A direct appeal of a federal conviction is a matter of right. Rodriquez v. United States, 395 U.S. 327, 329–30, 89 S.Ct. 1715, 1717, 23 L.Ed.2d 340 (1969). So, too, is effective assistance of counsel in pursuing such an appeal. Evitts v. Lucey, 469 U.S. 387, 396, 105 S.Ct. 830, 836, 83 L.Ed.2d 821 (1985). “[T]he accused has the ultimate authority to make certain fundamental decisions regarding the case,” including whether to “take an appeal.” Jones v. Barnes, 463 U.S. 745, 751, 103 S.Ct. 3308, 3312, 77 L.Ed.2d 987 (1983). To ensure that this decision is informed, “counsel generally has a duty to consult with the defendant about an appeal.” Thompson v. United States, 504 F.3d 1203, 1206 (11th Cir. 2007). To consult means to “advis[e] the defendant about the advantages and disadvantages of taking an appeal, and mak[e] a reasonable effort to discover the defendant’s wishes.” Roe v. Flores-Ortega, 528 U.S. 470, 478, 120 S.Ct. 1029, 1035, 145 L.Ed.2d 985 (2000).

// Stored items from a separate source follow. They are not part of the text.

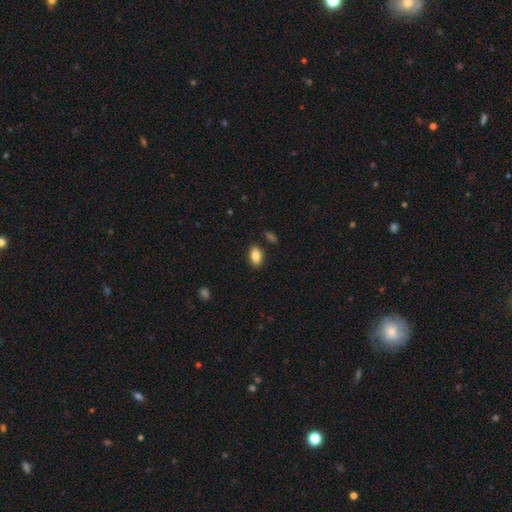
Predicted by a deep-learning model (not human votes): Smooth or featured? Predicted: smooth (p=0.85). How rounded? Predicted: in between (p=0.89). Merging? Predicted: none (p=0.86).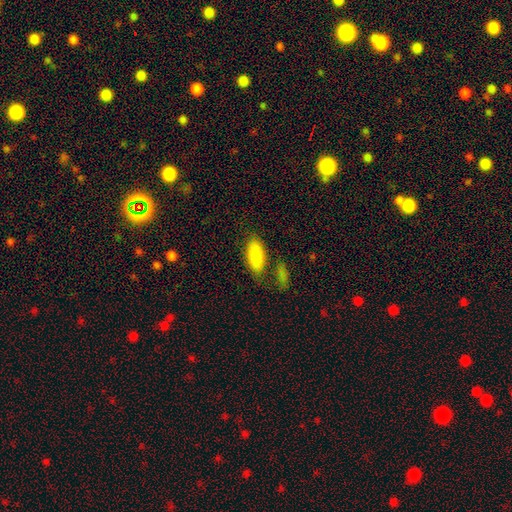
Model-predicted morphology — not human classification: A smooth galaxy with no disk features (86%) that is in between round and cigar-shaped (90%).

Vote fractions:
- Smooth or featured? smooth: 86% / featured or disk: 8% / star or artifact: 6%
- How rounded? in between: 90% / cigar-shaped: 7% / round: 2%
- Merging? none: 70% / minor disturbance: 16% / merger: 10% / major disturbance: 5%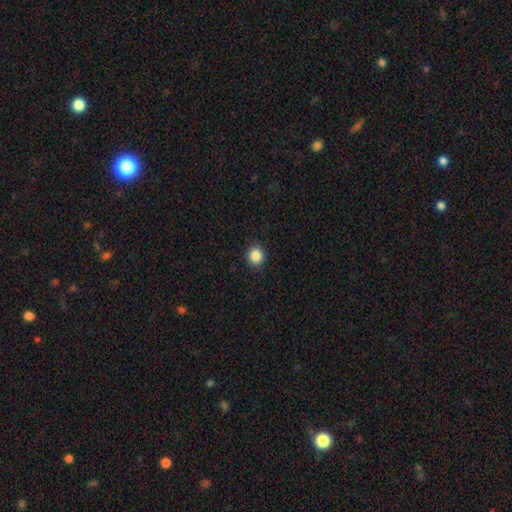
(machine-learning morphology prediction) Smooth or featured: smooth — 87% (star or artifact — 10%)
How rounded: round — 88% (in between — 11%)
Merging: none — 91% (minor disturbance — 6%)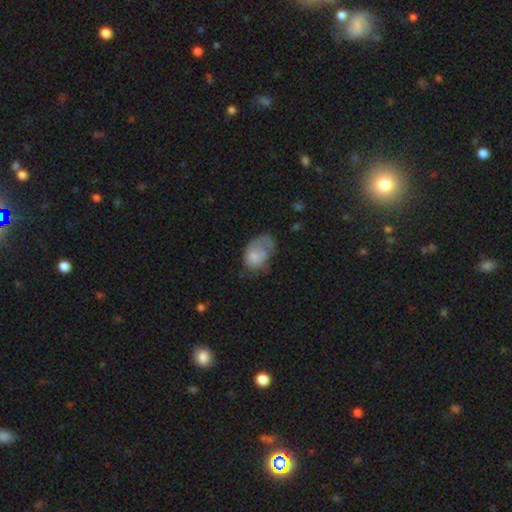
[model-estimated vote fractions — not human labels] Overall: smooth (65%; featured or disk 27%). How rounded: in between (80%). Merging: major disturbance (41%; minor disturbance 27%).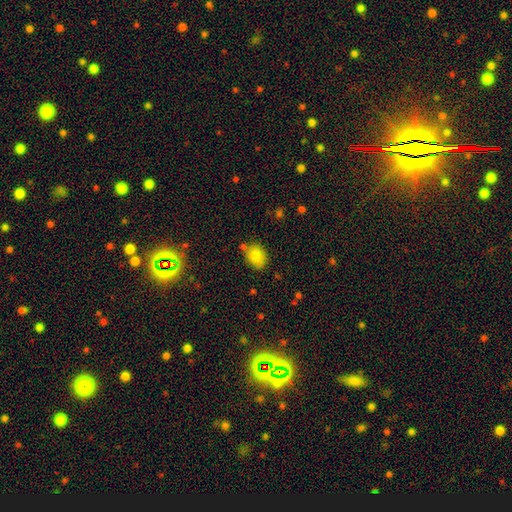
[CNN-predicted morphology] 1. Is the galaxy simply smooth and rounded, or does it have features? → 82% smooth, 10% star or artifact, 8% featured or disk.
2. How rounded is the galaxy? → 61% in between, 37% round, 1% cigar-shaped.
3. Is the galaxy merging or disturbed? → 72% none, 16% minor disturbance, 8% merger, 4% major disturbance.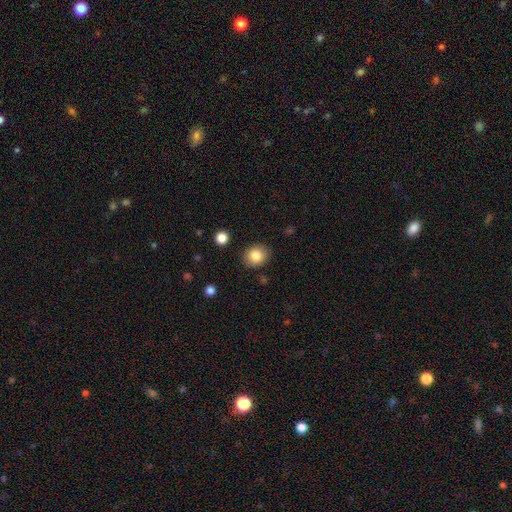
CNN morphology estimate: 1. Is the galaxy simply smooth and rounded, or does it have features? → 85% smooth, 9% star or artifact, 6% featured or disk.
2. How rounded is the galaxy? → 65% round, 34% in between, 1% cigar-shaped.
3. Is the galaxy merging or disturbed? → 86% none, 9% minor disturbance, 3% major disturbance, 2% merger.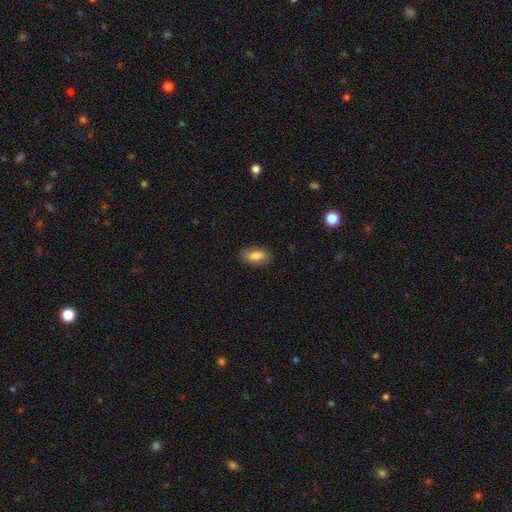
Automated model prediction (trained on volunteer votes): Smooth or featured? Predicted: smooth (p=0.83). How rounded? Predicted: in between (p=0.89). Merging? Predicted: none (p=0.85).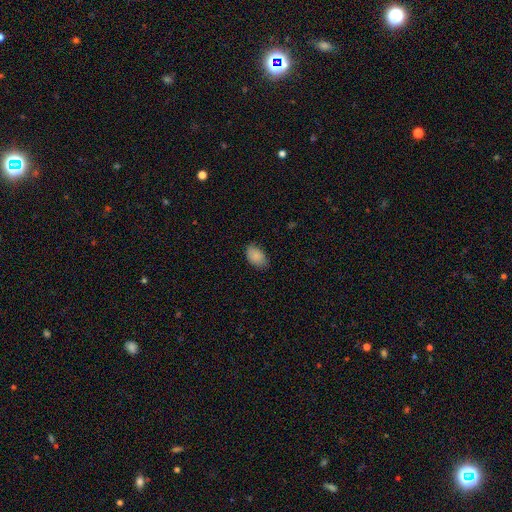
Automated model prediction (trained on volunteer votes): This appears to be a smooth galaxy with no disk features (87%) that is in between round and cigar-shaped (91%). Merging: none (78%).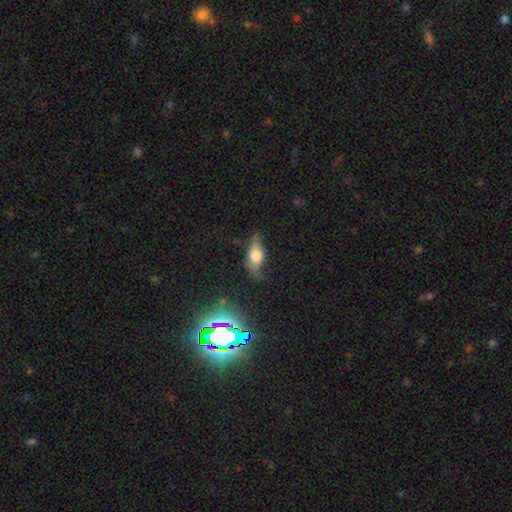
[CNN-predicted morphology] This is possibly a smooth galaxy (54%). How rounded: likely in between (74%). Merging: possibly none (53%).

“[A] lawyer who disregards specific instructions from the defendant to file a notice of appeal acts in a manner that is professionally unreasonable.” Id. at 477, 120 S.Ct. at 1035. Even when a defendant has not specifically instructed counsel as such, counsel has a constitutional duty to consult where the defendant “reasonably demonstrated to counsel that he was interested in appealing.” Id. at 480, 120 S.Ct. at 1036. And “when counsel’s constitutionally deficient performance deprives a defendant of an appeal that he otherwise would have taken,” the defendant has demonstrated the requisite prejudice, even if the appeal would not have been meritorious. Id. at 484, 486, 120 S.Ct. at 1039–40; Thompson, 504 F.3d at 1208.

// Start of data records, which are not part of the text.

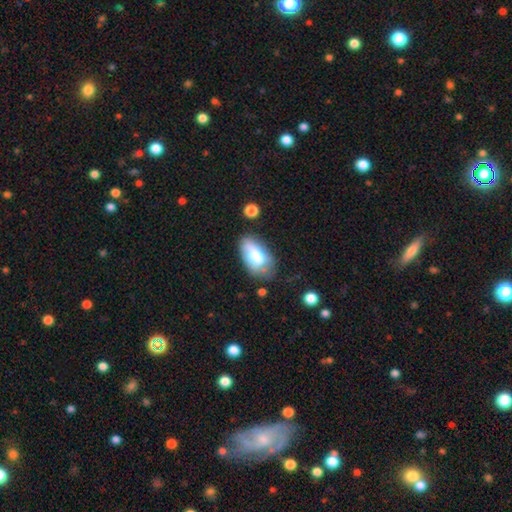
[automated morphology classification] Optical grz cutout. It shows a smooth galaxy with no disk features (64%) that is in between round and cigar-shaped (93%). Merging: none (52%).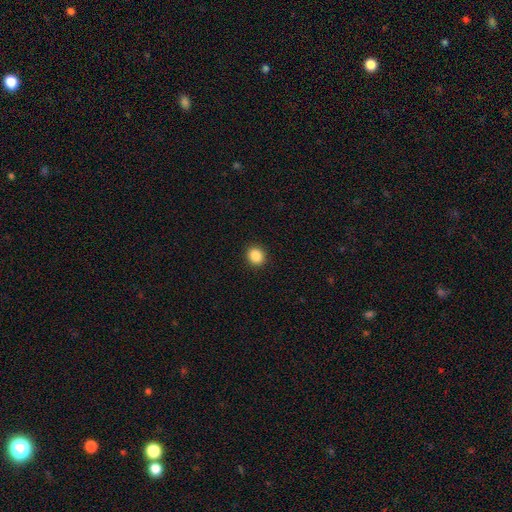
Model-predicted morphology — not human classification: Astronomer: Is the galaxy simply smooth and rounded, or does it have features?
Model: smooth — 87%.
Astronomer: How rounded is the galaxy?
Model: round — 78%.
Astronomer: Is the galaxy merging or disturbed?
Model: none — 92%.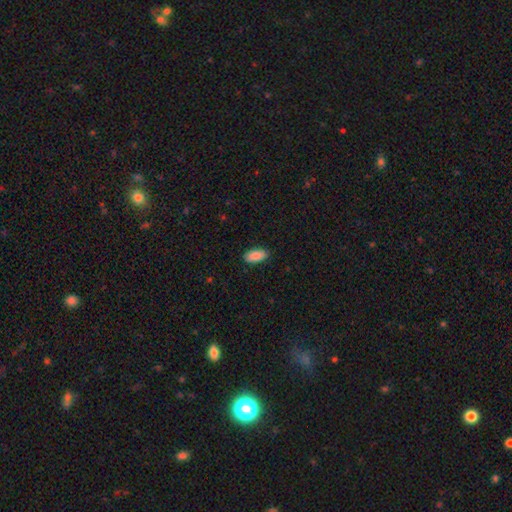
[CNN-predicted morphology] A smooth galaxy with no disk features (88%) that is in between round and cigar-shaped (92%).

Vote fractions:
- Smooth or featured? smooth: 88% / star or artifact: 6% / featured or disk: 5%
- How rounded? in between: 92% / cigar-shaped: 6% / round: 2%
- Merging? none: 88% / minor disturbance: 9% / major disturbance: 2% / merger: 1%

McCalla says he told counsel that he wanted to challenge his sentence. This statement “reasonably demonstrated to counsel that [McCalla] was interested in appealing.” See Flores-Ortega, 528 U.S. at 480, 120 S.Ct. at 1036. As a result, counsel was duty-bound to advise McCalla “about the advantages and disadvantages of taking an appeal, and mak[e] a reasonable effort to discover [his] wishes.” See id. at 478, 120 S.Ct. at 1035. But, according to McCalla, counsel did not. If counsel had upheld his constitutional duty, McCalla “would have instructed counsel to appeal the sentence.” Therefore, McCalla has alleged facts that, if true, would establish a “successful ineffective assistance of counsel claim entitling him to an appeal.” See id. at 484, 120 S.Ct. at 1039. The fact that his appeal may not have been successful does not alter this conclusion. See id. at 486, 120 S.Ct. at 1040; see also Thompson, 504 F.3d at 1208. Neither does the fact that the sentencing judge informed McCalla of his right to appeal. See Thompson, 504 F.3d at 1208 n.8 (“That the sentencing judge notified Thompson that he had a right to appeal does not absolve counsel from the duty to consult with his client about the substance of the right to appeal.”).

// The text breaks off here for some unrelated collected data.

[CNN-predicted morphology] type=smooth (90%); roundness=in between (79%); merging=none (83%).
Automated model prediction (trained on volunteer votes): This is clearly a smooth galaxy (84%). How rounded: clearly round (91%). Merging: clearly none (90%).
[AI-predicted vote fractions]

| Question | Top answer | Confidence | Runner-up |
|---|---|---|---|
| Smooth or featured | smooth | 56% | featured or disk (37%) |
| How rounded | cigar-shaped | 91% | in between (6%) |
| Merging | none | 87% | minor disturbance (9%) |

Therefore, the record does not “conclusively show that [McCalla] is entitled to no relief,” 28 U.S.C. § 2255(b), and the district court abused its discretion by not conducting an evidentiary hearing. Id.; see also Aron v. United States, 291 F.3d 708, 714–15 (11th Cir. 2002). At the evidentiary hearing, the district court should ascertain all relevant details regarding McCalla and counsel’s discussions about McCalla’s prospective appeal. This would include, but not be limited to: (1) whether McCalla expressed his desire to challenge the sentence; (2) if he did, whether that expressed desire reasonably demonstrated to counsel that he was interested in appealing; and (3) whether counsel ever consulted him regarding an appeal. If counsel did consult him, the district court should ascertain whether counsel advised him on the possible grounds of appeal and the benefits and drawbacks of an appeal. And, perhaps most importantly, the district court should determine whether counsel made an effort to ascertain his wishes, and, if so, whether that effort was reasonable.